Due to signals on the mascara DSC curve are generated by waxes, it was hypothesized that alterations in the curves of some mascaras could be a consequence of physicochemical changes in the constituent waxes, which is in agreement with evident alterations for mascaras which contained the blend of both heat sensitive waxes (M-2, M-3 and M-6). When comparing the stress at 50°C for 15 days with the other two control times (0 and 8 days at 50°C), an increase in peak enthalpies in more than 20% and separation phenomena were observed. Then, it is possible to say that the mixture of heat-sensitive waxes is one source of incompatibility that yields unstable mascaras.
Given that, it is recommended to check whether the waxes used for mascara manufacture are heat-sensitive. It is necessary to study the specific physicochemical interaction of waxes as well as their ratios, in order to continue the development of meaningful information to predict the stability of mascaras.

_Given exercise 1_
According to the passage on mascara waxes, which mascaras contained the blend of both heat-sensitive waxes?

_Data shown_
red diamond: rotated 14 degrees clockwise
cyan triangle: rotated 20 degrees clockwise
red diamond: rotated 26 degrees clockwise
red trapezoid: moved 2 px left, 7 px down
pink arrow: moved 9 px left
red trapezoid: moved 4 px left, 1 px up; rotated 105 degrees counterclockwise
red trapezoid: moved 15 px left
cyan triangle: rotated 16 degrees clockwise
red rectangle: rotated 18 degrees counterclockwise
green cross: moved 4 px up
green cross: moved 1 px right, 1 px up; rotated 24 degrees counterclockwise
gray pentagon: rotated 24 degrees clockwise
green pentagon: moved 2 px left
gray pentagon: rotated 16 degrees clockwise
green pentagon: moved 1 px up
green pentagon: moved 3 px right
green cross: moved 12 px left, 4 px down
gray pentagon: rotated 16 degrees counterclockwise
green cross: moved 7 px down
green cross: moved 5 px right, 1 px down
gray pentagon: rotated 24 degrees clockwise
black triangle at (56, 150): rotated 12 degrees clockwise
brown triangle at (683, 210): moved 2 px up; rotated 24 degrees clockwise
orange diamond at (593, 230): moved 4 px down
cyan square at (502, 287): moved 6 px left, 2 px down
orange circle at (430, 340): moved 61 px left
...
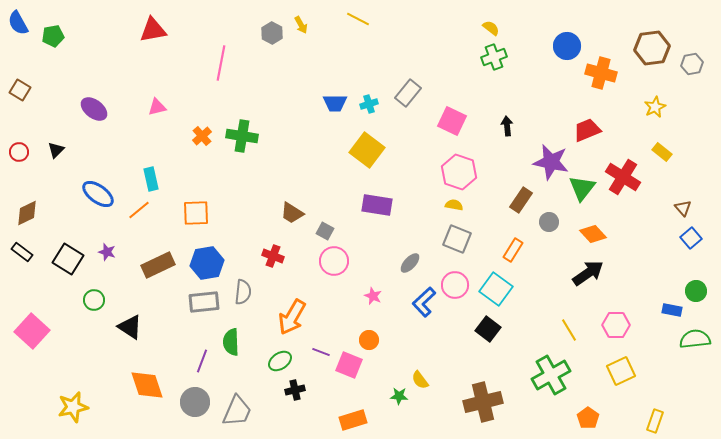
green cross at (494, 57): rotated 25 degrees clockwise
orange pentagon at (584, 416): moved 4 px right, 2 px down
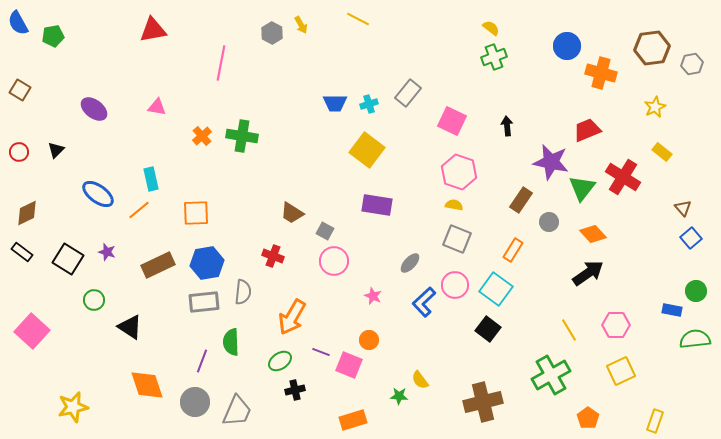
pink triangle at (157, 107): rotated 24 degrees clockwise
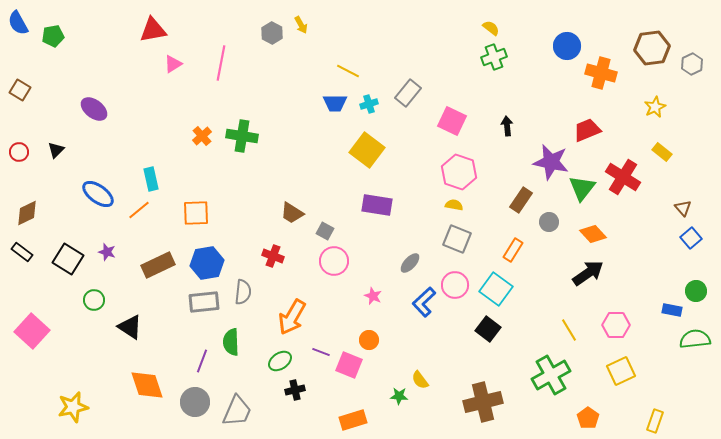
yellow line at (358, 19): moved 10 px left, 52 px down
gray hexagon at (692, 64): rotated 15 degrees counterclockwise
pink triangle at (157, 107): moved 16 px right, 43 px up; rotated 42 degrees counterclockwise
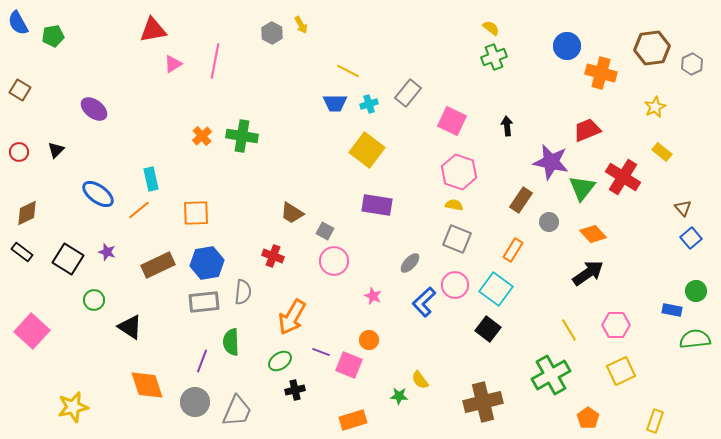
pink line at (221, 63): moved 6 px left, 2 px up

_Given exercise 2_
Rewrite the records starting at the line containing "red diamond: rotated 14 degrees clockwise" and ending at the line containing "orange circle at (430, 340): moved 61 px left", renaming every "pentagon" to "octagon" and leaving everything else unchanged.

_Exercise result 1_
M-2, M-3 and M-6.

_Exercise result 2_
red diamond: rotated 14 degrees clockwise
cyan triangle: rotated 20 degrees clockwise
red diamond: rotated 26 degrees clockwise
red trapezoid: moved 2 px left, 7 px down
pink arrow: moved 9 px left
red trapezoid: moved 4 px left, 1 px up; rotated 105 degrees counterclockwise
red trapezoid: moved 15 px left
cyan triangle: rotated 16 degrees clockwise
red rectangle: rotated 18 degrees counterclockwise
green cross: moved 4 px up
green cross: moved 1 px right, 1 px up; rotated 24 degrees counterclockwise
gray octagon: rotated 24 degrees clockwise
green octagon: moved 2 px left
gray octagon: rotated 16 degrees clockwise
green octagon: moved 1 px up
green octagon: moved 3 px right
green cross: moved 12 px left, 4 px down
gray octagon: rotated 16 degrees counterclockwise
green cross: moved 7 px down
green cross: moved 5 px right, 1 px down
gray octagon: rotated 24 degrees clockwise
black triangle at (56, 150): rotated 12 degrees clockwise
brown triangle at (683, 210): moved 2 px up; rotated 24 degrees clockwise
orange diamond at (593, 230): moved 4 px down
cyan square at (502, 287): moved 6 px left, 2 px down
orange circle at (430, 340): moved 61 px left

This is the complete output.